La Banque mondiale prédit une explosion de la dette publique russe

Une mendiante dans une rue de Saint-Pétersbourg. Le 14 novembre 2014.

Une mendiante dans une rue de Saint-Pétersbourg. Le 14 novembre 2014.

Reuters
D'ici 2050, la corrélation entre les faibles prix du pétrole et une population vieillissante pourrait conduire à une hausse de la dette publique russe, qui passerait de 12% actuellement à 250%, concluent les experts du bureau moscovite de la Banque mondiale dans leurs prévisions. Toutefois, les analystes russes indiquent que les deux risques sont difficilement prévisibles, alors que le gouvernement du pays s'oppose systématiquement à l'accroissement de la dette.

D'ici 2050, le vieillissement de la population et la baisse des recettes pétro-gazières pourraient conduire à une stagnation durable de l'économie et à une hausse de la dette publique qui pourrait atteindre 250% du PIB. Telle est la conclusion d’un rapport du bureau moscovite de la Banque mondiale, cité par le quotidien économique Kommersant.

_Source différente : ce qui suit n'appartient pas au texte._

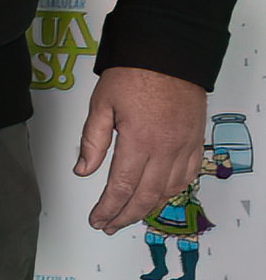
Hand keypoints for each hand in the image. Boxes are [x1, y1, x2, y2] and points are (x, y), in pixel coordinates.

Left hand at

Selon les informations des analystes, l'économie russe est confrontée à ses plus grands défis de ces 15 dernières années. Le rapport souligne notamment la contraction de la consommation la plus rapide depuis 1998. Emilia Sibirevaïa, directrice adjointe de FinExpertiza-Capital, estime que la dette publique intérieure pourrait augmenter à cause de l'émission d'obligations locales permettant de compenser le déficit du budget national en période de faibles prix du pétrole, comme c'était le cas dans les années 1990. Le gouvernement s'oppose toutefois frontalement à ce scénario. En 1998, la Russie a connu la plus grave crise économique de son histoire contemporaine, le pays ayant fait défaut sur les obligations d'État à court terme.

Scénario probable

Selon la Banque mondiale, la dévaluation du rouble russe fin 2014 n'a pas permis à la plupart des secteurs commerciaux, dont l'agriculture et l'industrie de transformation, de profiter de l'avantage concurrentiel des prix sur les marchés national et international, malgré le programme gouvernemental de substitution des importations. Ainsi, les économistes estiment que lors de la précédente crise économique, en 2009, l'État a pu compenser la chute de la consommation privée par une hausse des dépenses publiques, ce que la crise actuelle ne permet pas. Par conséquent, le taux de pauvreté est retombé au niveau d'il y a 10 ans : 15,1% au premier semestre contre 10,8% en 2013. Dans le scénario de base, le ratio dette-PIB atteindra, selon la Banque mondiale, 116% d'ici 2050, alors que si le prix du pétrole baisse encore, et que la population continue à vieillir, ce ratio pourrait dépasser 250%.

« Les risques annoncés (prix pétroliers faibles et vieillissement de la population) sont difficilement prévisibles. Il est assez difficile de prédire ce qui se passera avec le pétrole. Selon certaines suggestions, nous pourrions renoncer complètement au pétrole au profit d’un autre carburant ou devenir moins dépendants des exportations de gaz et de pétrole », explique Konstantin Korichtchenko, directeur du département des marchés boursiers et de l’ingénierie financière de l'Académie présidentielle russe d'économie nationale et d'administration publique, anciennement vice-gouverneur de la Banque centrale.  Il est d’autant plus difficile de faire des prévisions précises sur le vieillissement de la population. « Si nous prenons en compte les processus migratoires, constatés dans notre pays, il faut se rappeler qu’en 2014, la Russie a accueilli plusieurs centaines de milliers de réfugiés ukrainiens et il s’agit, pour la plupart d’entre eux, de personnes capables de travailler », ajoute Korichtchenko.

La dette publique en question

Pour autant, si les prix du pétrole restent durablement faibles, les experts russes n’excluent pas une hausse de la dette publique. « Théoriquement, le mélange entre des prix pétroliers faibles sur le long terme et l'absence de réformes de la part de l'État en matière de hausse de l'âge de la retraite pourrait conduire à un court accroissement de la dette publique russe par rapport au PIB », indique Emilia Sibireva. Elle précise que l’évolution des événements selon ce scénario n’est absolument pas prédéterminée.

L’expert prédit toutefois que la Russie n’est pas susceptible de se transformer en un pays super-débiteur, car ce scénario reposerait non seulement sur les prix pétroliers bas et une productivité faible, mais également sur l’absence totale de réformes structurelles pour les décennies à venir. En outre, la dette publique russe affiche actuellement un niveau exceptionnellement faible – 12% du PIB, alors que celle des Etats-Unis, à titre de comparaison, atteint 101% du PIB.